* _Materials provided_
= Beginning of Section =
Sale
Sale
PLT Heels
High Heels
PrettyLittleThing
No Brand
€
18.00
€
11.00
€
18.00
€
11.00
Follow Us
= End of Section =
* _Your task_
Return every record, leaving each line exactly as it was given.

* _Result of this exercise_
Sale
Sale
PLT Heels
High Heels
PrettyLittleThing
No Brand
€
18.00
€
11.00
€
18.00
€
11.00
Follow Us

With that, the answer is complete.